Millennials generally have encountered more hurdles en route to homeownership than previous generations, including strict mortgage-qualification standards, mounting student debt and, until the past year, weak job and wage growth. Meanwhile, they are waiting until later in life than did their elders to take steps that usually precede home ownership, such as getting married and having children.

However, the ULI survey also found that millennials remain as resolute as in past years to eventually own their home. The latest ULI survey found that 70% of millennials anticipate owning a home by 2020. That’s a tad higher than the 67% who said in the 2010 survey that they foresaw being homeowners by 2015.

“The Great Recession has not dimmed Generation Y’s preference for single-family homes, mostly detached,” wrote Leanne Lachman, the survey’s co-author, a real estate consultant and a Columbia Business School executive in residence, in a report outlining the survey’s findings.
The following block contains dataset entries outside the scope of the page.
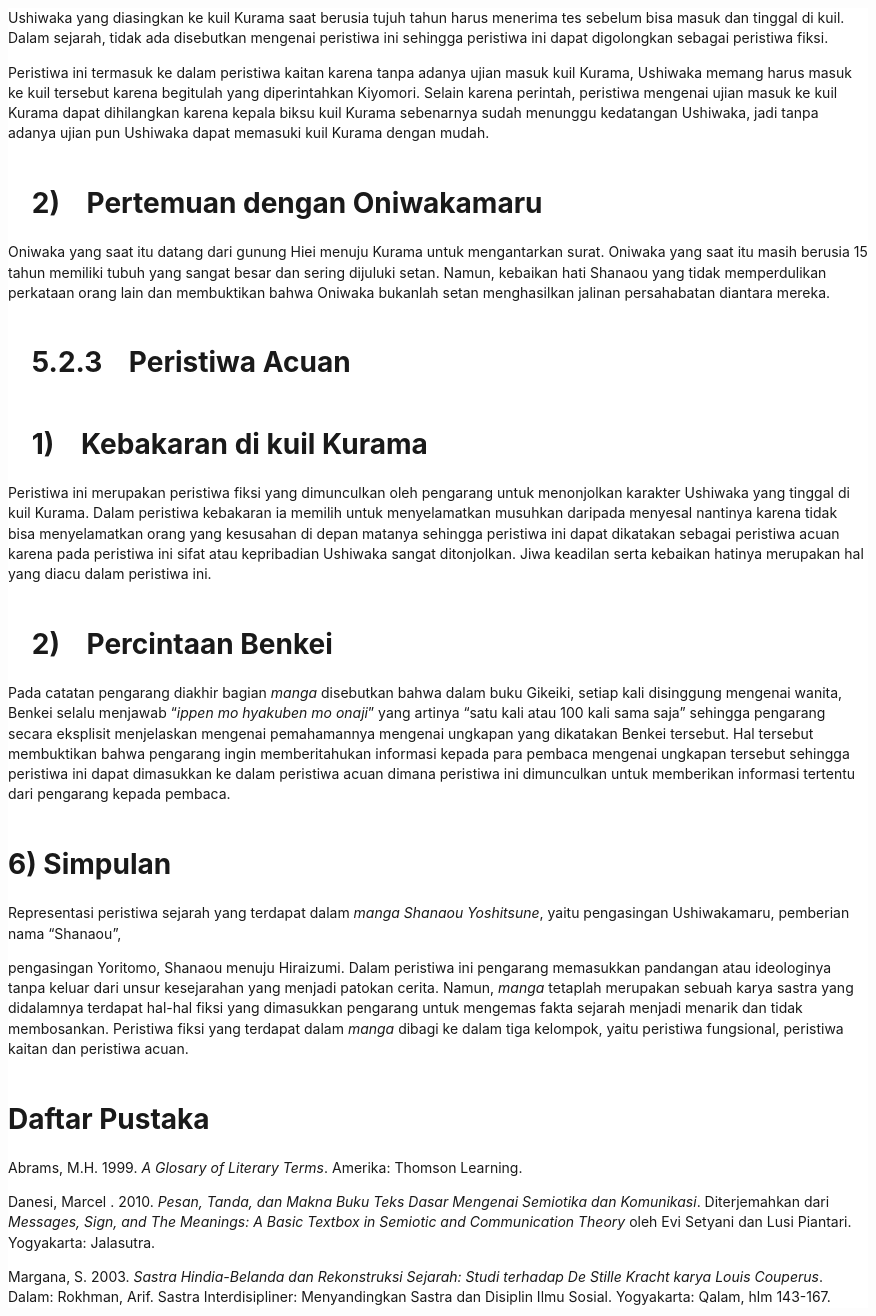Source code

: <p><span class="font2">Ushiwaka yang diasingkan ke kuil Kurama saat berusia tujuh tahun harus menerima tes sebelum bisa masuk dan tinggal di kuil. Dalam sejarah, tidak ada disebutkan mengenai peristiwa ini sehingga peristiwa ini dapat digolongkan sebagai peristiwa fiksi.</span></p>
<p><span class="font2">Peristiwa ini termasuk ke dalam peristiwa kaitan karena tanpa adanya ujian masuk kuil Kurama, Ushiwaka memang harus masuk ke kuil tersebut karena begitulah yang diperintahkan Kiyomori. Selain karena perintah, peristiwa mengenai ujian masuk ke kuil Kurama dapat dihilangkan karena kepala biksu kuil Kurama sebenarnya sudah menunggu kedatangan Ushiwaka, jadi tanpa adanya ujian pun Ushiwaka dapat memasuki kuil Kurama dengan mudah.</span></p>
<ul style="list-style:none;"><li>
<h1><a name="bookmark34"></a><span class="font2" style="font-weight:bold;"><a name="bookmark35"></a>2) &nbsp;&nbsp;&nbsp;Pertemuan dengan Oniwakamaru</span></h1></li></ul>
<p><span class="font2">Oniwaka yang saat itu datang dari gunung Hiei menuju Kurama untuk mengantarkan surat. Oniwaka yang saat itu masih berusia 15 tahun memiliki tubuh yang sangat besar dan sering dijuluki setan. Namun, kebaikan hati Shanaou yang tidak memperdulikan perkataan orang lain dan membuktikan bahwa Oniwaka bukanlah setan menghasilkan jalinan persahabatan diantara mereka.</span></p>
<ul style="list-style:none;"><li>
<h1><a name="bookmark36"></a><span class="font2" style="font-weight:bold;"><a name="bookmark37"></a>5.2.3 &nbsp;&nbsp;&nbsp;Peristiwa Acuan</span><br><br><span class="font2" style="font-weight:bold;"><a name="bookmark38"></a>1) &nbsp;&nbsp;&nbsp;Kebakaran di kuil Kurama</span></h1></li></ul>
<p><span class="font2">Peristiwa ini merupakan peristiwa fiksi yang dimunculkan oleh pengarang untuk menonjolkan karakter Ushiwaka yang tinggal di kuil Kurama. Dalam peristiwa kebakaran ia memilih untuk menyelamatkan musuhkan daripada menyesal nantinya karena tidak bisa menyelamatkan orang yang kesusahan di depan matanya sehingga peristiwa ini dapat dikatakan sebagai peristiwa acuan karena pada peristiwa ini sifat atau kepribadian Ushiwaka sangat ditonjolkan. Jiwa keadilan serta kebaikan hatinya merupakan hal yang diacu dalam peristiwa ini.</span></p>
<ul style="list-style:none;"><li>
<h1><a name="bookmark39"></a><span class="font2" style="font-weight:bold;"><a name="bookmark40"></a>2) &nbsp;&nbsp;&nbsp;Percintaan Benkei</span></h1></li></ul>
<p><span class="font2">Pada catatan pengarang diakhir bagian </span><span class="font2" style="font-style:italic;">manga</span><span class="font2"> disebutkan bahwa dalam buku Gikeiki, setiap kali disinggung mengenai wanita, Benkei selalu menjawab “</span><span class="font2" style="font-style:italic;">ippen mo hyakuben mo onaji</span><span class="font2">” yang artinya “satu kali atau 100 kali sama saja” sehingga pengarang secara eksplisit menjelaskan mengenai pemahamannya mengenai ungkapan yang dikatakan Benkei tersebut. Hal tersebut membuktikan bahwa pengarang ingin memberitahukan informasi kepada para pembaca mengenai ungkapan tersebut sehingga peristiwa ini dapat dimasukkan ke dalam peristiwa acuan dimana peristiwa ini dimunculkan untuk memberikan informasi tertentu dari pengarang kepada pembaca.</span></p>
<h1><a name="bookmark41"></a><span class="font2" style="font-weight:bold;"><a name="bookmark42"></a>6) Simpulan</span></h1>
<p><span class="font2">Representasi peristiwa sejarah yang terdapat dalam </span><span class="font2" style="font-style:italic;">manga Shanaou Yoshitsune</span><span class="font2">, yaitu pengasingan Ushiwakamaru, pemberian nama “Shanaou”,</span></p>
<p><span class="font2">pengasingan Yoritomo, Shanaou menuju Hiraizumi. Dalam peristiwa ini pengarang memasukkan pandangan atau ideologinya tanpa keluar dari unsur kesejarahan yang menjadi patokan cerita. Namun, </span><span class="font2" style="font-style:italic;">manga</span><span class="font2"> tetaplah merupakan sebuah karya sastra yang didalamnya terdapat hal-hal fiksi yang dimasukkan pengarang untuk mengemas fakta sejarah menjadi menarik dan tidak membosankan. Peristiwa fiksi yang terdapat dalam </span><span class="font2" style="font-style:italic;">manga</span><span class="font2"> dibagi ke dalam tiga kelompok, yaitu peristiwa fungsional, peristiwa kaitan dan peristiwa acuan.</span></p>
<h1><a name="bookmark43"></a><span class="font2" style="font-weight:bold;"><a name="bookmark44"></a>Daftar Pustaka</span></h1>
<p><span class="font2">Abrams, M.H. 1999. </span><span class="font2" style="font-style:italic;">A Glosary of Literary Terms</span><span class="font2">. Amerika: Thomson Learning.</span></p>
<p><span class="font2">Danesi, Marcel . 2010. </span><span class="font2" style="font-style:italic;">Pesan, Tanda, dan Makna Buku Teks Dasar Mengenai Semiotika dan Komunikasi</span><span class="font2">. Diterjemahkan dari </span><span class="font2" style="font-style:italic;">Messages, Sign, and The Meanings: A Basic Textbox in Semiotic and Communication Theory</span><span class="font2"> oleh Evi Setyani dan Lusi Piantari. Yogyakarta: Jalasutra.</span></p>
<p><span class="font2">Margana, S. 2003. </span><span class="font2" style="font-style:italic;">Sastra Hindia-Belanda dan Rekonstruksi Sejarah: Studi terhadap De Stille Kracht karya Louis Couperus</span><span class="font2">. Dalam: Rokhman, Arif. Sastra Interdisipliner: Menyandingkan Sastra dan Disiplin Ilmu Sosial. Yogyakarta: Qalam, hlm 143-167.</span></p>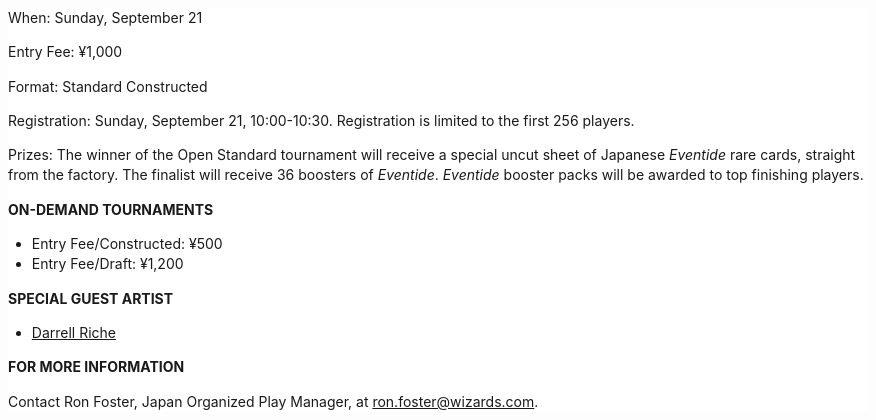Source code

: When: Sunday, September 21  

Entry Fee: ¥1,000  

Format: Standard Constructed  

Registration: Sunday, September 21, 10:00-10:30. Registration is limited to the first 256 players.  

Prizes: The winner of the Open Standard tournament will receive a special uncut sheet of Japanese *Eventide* rare cards, straight from the factory. The finalist will receive 36 boosters of *Eventide*. *Eventide* booster packs will be awarded to top finishing players.


**ON-DEMAND TOURNAMENTS**


* Entry Fee/Constructed: ¥500
* Entry Fee/Draft: ¥1,200

**SPECIAL GUEST ARTIST**


* [Darrell Riche](http://archive.wizards.com/Magic/Magazine/Article.aspx?x=events/nationals/japanartist)

**FOR MORE INFORMATION**  

Contact Ron Foster, Japan Organized Play Manager, at ron.foster@wizards.com.








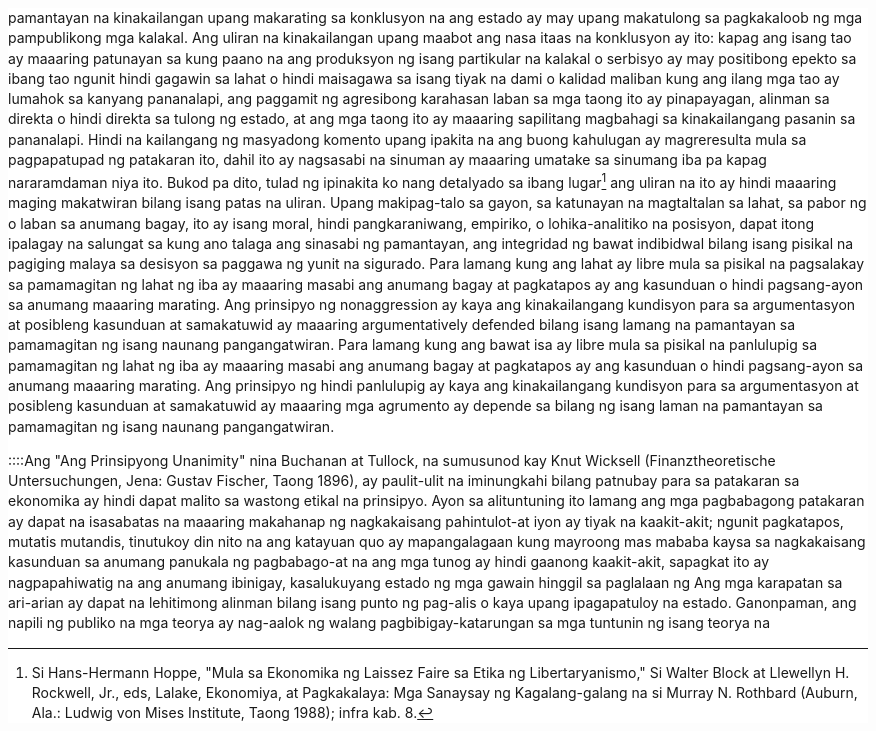 pamantayan na kinakailangan upang makarating sa konklusyon na ang estado ay may upang makatulong sa pagkakaloob ng mga pampublikong mga kalakal. Ang uliran na kinakailangan upang maabot ang nasa itaas na konklusyon ay ito: kapag ang isang tao ay maaaring patunayan sa kung paano na ang produksyon ng isang partikular na kalakal o serbisyo ay may positibong epekto sa ibang tao ngunit hindi gagawin sa lahat o hindi maisagawa sa isang tiyak na dami o kalidad maliban kung ang ilang mga tao ay lumahok sa kanyang pananalapi, ang paggamit ng agresibong karahasan laban sa mga taong ito ay pinapayagan, alinman sa direkta o hindi direkta sa tulong ng estado, at ang mga taong ito ay maaaring sapilitang magbahagi sa kinakailangang pasanin sa pananalapi. Hindi na kailangang ng masyadong komento upang ipakita na ang buong kahulugan ay magreresulta mula sa pagpapatupad ng patakaran ito, dahil ito ay nagsasabi na sinuman ay maaaring umatake sa sinumang iba pa kapag nararamdaman niya ito. Bukod pa dito, tulad ng ipinakita ko nang detalyado sa ibang lugar[^15] ang uliran na ito ay hindi maaaring maging makatwiran bilang isang patas na uliran. Upang makipag-talo sa gayon, sa katunayan na magtaltalan sa lahat, sa pabor ng o laban sa anumang bagay, ito ay isang moral, hindi pangkaraniwang, empiriko, o lohika-analitiko na posisyon, dapat itong ipalagay na salungat sa kung ano talaga ang sinasabi ng pamantayan, ang integridad ng bawat indibidwal bilang isang pisikal na pagiging malaya sa desisyon sa paggawa ng yunit na sigurado. Para lamang kung ang lahat ay libre mula sa pisikal na pagsalakay sa pamamagitan ng lahat ng iba ay maaaring masabi ang anumang bagay at pagkatapos ay ang kasunduan o hindi pagsang-ayon sa anumang maaaring marating. Ang prinsipyo ng nonaggression ay kaya ang kinakailangang kundisyon para sa argumentasyon at posibleng kasunduan at samakatuwid ay maaaring argumentatively defended bilang isang lamang na pamantayan sa pamamagitan ng isang naunang pangangatwiran. Para lamang kung ang bawat isa ay libre mula sa pisikal na panlulupig sa pamamagitan ng lahat ng iba ay maaaring masabi ang anumang bagay at pagkatapos ay ang kasunduan o hindi pagsang-ayon sa anumang maaaring marating. Ang prinsipyo ng hindi panlulupig ay kaya ang kinakailangang kundisyon para sa argumentasyon at posibleng kasunduan at samakatuwid ay maaaring mga agrumento ay depende sa bilang ng isang laman na pamantayan sa pamamagitan ng isang naunang pangangatwiran.

[^14]: Ang mga ekonomista sa mga nakaraang taon, lalo na sa Eskwelahan ng Chicago, ay lalong nababahala sa pagtaas ng mga karapatan sa pag-aari. Si Harold Demsetz, "Ang Palitan at Pagpapatupad ng Mga Karapatan sa Ari-arian," Talaarawan ng Batas at Ekonomika 7 Taong (1964); idem, "Patungo sa isang Teorya ng Mga Karapatan sa Ari-arian," Paghahayag ng Pangkabuhayan sa Amerika Taong (1967); Ronald Coase, "Ang Problema ng Sosyal sa Gastos," Talaarawan ng Batas at Ekonomista 3 Taong (1960); Armen Alchian, Economic Forces at Work (Indianapolis: Liberty Fund, 1977), bahagi 2; Richard Posner, Economic Analysis of the Law (Boston: Brown, 1977). Gayunpaman, ang gayong pag-aaral ay walang kinalaman sa etika. Sa salansang banda, kinakatawan nila ang mga pagtatangka na palitan ang mga pagsasaalang-alang sa kahusayan sa ekonomiya para sa pagtatatag ng makatwirang mga prinsipyo sa etika [sa kritika ng gayong mga pagsisikap nakita ni Murray N. Rothbard, Ang Etika ng Pagiging malaya (Atlantic Highlands, N.J .: Humanities Press, Taong 1982), kab. 26; Walter Block, "Coase and Demsetz ng Pribadong karapatan ng Ari-Arian," Talaarawan ng Pag-aaralan sa Liberetaryan 1, no. 2 Taong (1977); Si Ronald Dworkin, "Ang Kayamanan ay isang Halaga," Talaarawan ng Legal na Pag-aaral 9 sa Taong (1980); Murray N. Rothbard, "The Myth of Efficiency," Si Mario Rizzo, ed., Ang Oras ng Pag-aalinlangan at Disequilibrium (Lexington, Mass .: D.C. Heath, Taong 1979). Sa huli, ang lahat ng mga argumento sa kahusayan ay hindi nauugnay dahil walang umiiral na walang pagkakataong paraan ng pagsukat, pagtimbang, at pagsasama-sama ng mga indibidwal na kagamitan o at hindi mga kagamitan na nagreresulta mula sa ilang naibigay na paglalaan ng mga karapatan sa pag-aari. Kaya anumang pagtatangka na magrekomenda ng ilang partikular na sistema ng pagtatalaga ng mga karapatan sa pag-aari sa mga tuntunin ng di-umano'y pag-maximize ng "kapakanang panlipunan" ay pseudo-scientific humbug. Tingnan ang partikular na, Murray N. Rothbard, sa Pagbabagong-tatag ng Kagimita at Tulong ng Ekonomika (New York: Sentro para sa Pag-aaral ng Liberetaryan, Paminsan-minsang ng Paper Series No. 3, Taong 1977); din Lionel Robbins, "Ekonomika at Ekonomiyang Politikal," Paghahayag sa Ekonomika ng Amerika Sa Taong (1981).

::::Ang "Ang Prinsipyong Unanimity" nina Buchanan at Tullock, na sumusunod kay Knut Wicksell (Finanztheoretische Untersuchungen, Jena: Gustav Fischer, Taong 1896), ay paulit-ulit na iminungkahi bilang patnubay para sa patakaran sa ekonomika ay hindi dapat malito sa wastong etikal na prinsipyo. Ayon sa alituntuning ito lamang ang mga pagbabagong patakaran ay dapat na isasabatas na maaaring makahanap ng nagkakaisang pahintulot-at iyon ay tiyak na kaakit-akit; ngunit pagkatapos, mutatis mutandis, tinutukoy din nito na ang katayuan quo ay mapangalagaan kung mayroong mas mababa kaysa sa nagkakaisang kasunduan sa anumang panukala ng pagbabago-at na ang mga tunog ay hindi gaanong kaakit-akit, sapagkat ito ay nagpapahiwatig na ang anumang ibinigay, kasalukuyang estado ng mga gawain hinggil sa paglalaan ng 
Ang mga karapatan sa ari-arian ay dapat na lehitimong alinman bilang isang punto ng pag-alis o kaya upang ipagapatuloy na estado.
Ganonpaman, ang napili ng publiko na mga teorya ay nag-aalok ng walang pagbibigay-katarungan sa mga tuntunin ng isang teorya na 

[^2]: Ibid., p. 4.
[^3]: Para sa mga sari-saring teorya ng pamamaraan sa pampublikong mga kalakal, hanapin si James M. Buchanan at si Gordon Tullock, Ang Kuro ng Pahintulot ay sina (Ann Arbor: Unibersidad ng Michigan Press, taong 1962); Si James M. Bunchanan, Ang Pampubliko sa Pananalapi (Homewood, III.: Richard Irwin, 1970); idem, Ang mga Limitasyon ng Kalayan (Chicago: Unibersidad ng Chicago Press, Taong 1975); Gordon Tullock, Pampribadong mga Ninanais, Pampublikong mga Pamamaraan (New York: Basic Books, Taong 1970); Mancur Olson, The Logic of Collective Action (Cambridge, Mass.: Harvard Unibersidad Press, Taong 1965); William J. Baumol, Welfare Economic and the Theory of the State (Cambridge: Harvard Unibersidad Press, Taong 1952).
[^4]: Tignan sa mga susunod, Si Murray N. Rothbard ang, Lalaki, Ekonomiya, at Estado (Los Angeles: Nash, Taong 1970), pahina. 883ff.; idem, "he Myth of Neutral Taxation, "Cato Journal Taong (1981); Walter Block, "Ang Libreng Transportasyon Papunta sa Pamilihan: Denationalizing the Roads," Pahayagan ng Pag-aaral sa Libertaryan 3, no. 2 Taong (1979); idem, “Public Goods and Externalities: The Case of Roads”, Journal of Libertarian Studies 7, no. 1 Taong (1983).
[^5]: Para sa pagkakataong tignan, Si William J. Baumol at Alan S. Blinder, Ekonomiya, Prinsipyo at Polosiya (New York: Harcourt, Brace, Jovanovich, Taong 1979), kabanata. 31.
[^6]: Ang isa pa sa madalas na ginamit na panuntunan para sa pampubliko na mga kalakal ay ang "hindi pag-agaw sa paggamit". Sa pangkalahatang, ang parehong batayan ay tila nagkataon: Kung ang libreng mga sakay ay hindi mapag hiwalay, ang hindi pagaagawan sa paggamit ay posible; at kapag sakaling mapag hiwalay, ang paggamit ay mauuwi sa pagaagawan, o kaya ay tila. Gayonman, gaya ng teorya at agrumento sa pampublikong mga paninda, ang pagkakataong ito ay hindi perpekto. Gaya, ng sinasabi nila, na ang paglikha habang
[^7]: Sa paksang ito ay si Walter Block, "Ang pampublikong nga Kalakal at mga Panlabas."
[^8]: Tignan para sa pagkakataon ni Buchanan, Ang Pampublikong mga Panustos, p. 23; Paul Samuelson, Economics (New York: McGraw Hill, 1976), p. 166.
[^9]: Tignan si Ronald Coase, "Ang Parola sa Ekonomika," Talaarawan ng Batas at Ekonomika 17 Taong (1974).
[^10]: Tignana, para sa pagkakataon, ang kaso na tumbalik ay Hinirang upang makagawa ng mga medyas na pampublikong mga kalakal sa "Pampublikong mga Kalakal at Externalities"
[^11]: Para maiwasan ang anumang hindi pagkakaunawaan dito, ang bawat solong taga-gaw at kada samahan ng mga taga-gawa ay gumgawa ng pinagsamang mga desisyon ay maaaring, sa kahit anong oras, ay magpasya kung ito ba ay o kaya ay hindi gumawa ng kalakal base sa pag-susuri ng pribado o pampubliko ng kalakal. Sa katunayan, ang mga desisyon sa kung ito bay o kaya hindi gumawa ng pampublikong mga kalakal sa pribado ay patuloy na ginagawa sa loob balangkas ng merkadong ekonomiya. Ano ang imposible ay kung magpasya kung ito ba ay o kaya ay hindi ipagpawalang bahala ang kinalabasan ng operasyon ng batay sa libreng merkado sa amilyaramyento ng antas ng pagka-pribado o 
[^12]: Sa katunayan, pagkatapos, ang introduksyon ng paghihiwalay sa pagitan pribado at pampublikong mga kalakal ay ang pagbabalik sa dati papunta sa pre-subjectivist sa panahon ng ekonimika. Mula sa pananaw ng mga pansariling ekonomika, walang kalakal ang umiiral na pwedeng ikategorya bilang isang pribado o kaya ay pampubliko. Ito ay talagang kung bakit ang pangalawang mungkahi ng panuntunan para sa pagpapapahintulot-ng hindi pang-aagaw para sa pampublikong mga kalakal (tignan ang tala sa itaas)-at baka masira din.
[^13]: Tignan si Paul Samuelson, "Ang Purong Teorya ng Pampublikong Paggasta," Ang Pagsusuri ng Ekonomika at Istatiska Taong (1954); idem, Ekonomika, Talata. 8: Ni Milton Friedman, Kapitalista at Kalayaan (Chicago: Unibersidad ng Chicago Press, Taong 1962), talata. 2; F.A. Hayek, Law, Legislation at Kalayaan (Chicago: Unibersidad ng Chicago, Taong 1979), vol. 3, talata 14.
[^15]: Si Hans-Hermann Hoppe, "Mula sa Ekonomika ng Laissez Faire sa Etika ng Libertaryanismo," Si Walter Block at Llewellyn H. Rockwell, Jr., eds, Lalake, Ekonomiya, at Pagkakalaya: Mga Sanaysay ng Kagalang-galang na si Murray N. Rothbard (Auburn, Ala.: Ludwig von Mises Institute, Taong 1988); infra kab. 8.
Alan Holmes, a 29-year-old television-advertising salesman and social-media marketer, currently rents a one-bedroom apartment close to downtown Atlanta. He said that he prefers to live close to a light-rail stop so he can use mass transit to avoid traffic during his commute. He wants to remain in the center city, but he also wants a yard and more space.

“I will definitely be buying within five years,” Mr. Holmes said. “I hope to buy in the West End or another neighborhood that’s close in. … I want a yard. I like to have space for cookouts and having friends and family over.”

Curtis Witek, a 25-year-old living in Chicago and preparing to start work next month in Chicago Mayor Rahm Emanuel’s office as part of a fellowship program, lives just outside of Chicago’s Loop, its central business district. He is moving this month to a three-bedroom apartment with two roommates in a three-story complex in Chicago’s Noble Square neighborhood. Mr. Witek says one of his first considerations for any new home is whether it is within easy walking distance of a mass-transit stop.

“Eventually, I’d like to own (a home), and five years is a realistic timeframe for that,” he said. “I’d be looking to stay pretty close to downtown. I plan on continuing to work downtown. Staying close to work and friends in the city are priorities in my life at this point.”

The latest ULI survey revealed other aspects of millennial housing preferences, some of which run counter to conventional assumptions. For example, while millennials are generally thought to favor mass transit and ride-sharing services, 83% of the survey’s respondents said they own a car.

ULI itself long has championed dense, urban-style development with a mix of housing types and a focus on walkability rather than car-dependency. Yet ULI’s survey, like the 2010 version before it, found that well less than a fifth of Millennials live in the exact places – downtowns – most often associated with urban density.

Specifically, 13% of respondents reported that they live in downtowns, up from 12% in 2010. In contrast, 35% said that they live in “other city neighborhoods” outside of downtown but still in the central city and 15% said they live in “newer suburbs” outside of central cities.

Some experts contend that the focus should be on the type of developments young Americans want to live in rather than whether they’re in downtowns, close-in neighborhoods or suburbs — definitions of which can vary greatly. Christopher Leinberger, a nonresident senior fellow at the Brookings Institution, said 13% of millennials living in downtowns is a much higher rate than for previous generations.

Even so, “most of them live downtown-adjacent or in urbanized suburbs,” said Mr. Leinberger, also a professor of real estate and urban analysis at George Washington University. “They’re in high-density, walkable urban places. It is immaterial as to whether it is downtown, downtown-adjacent or suburban town center. Rather than city versus suburb, it’s walkable urban versus driveable suburban.”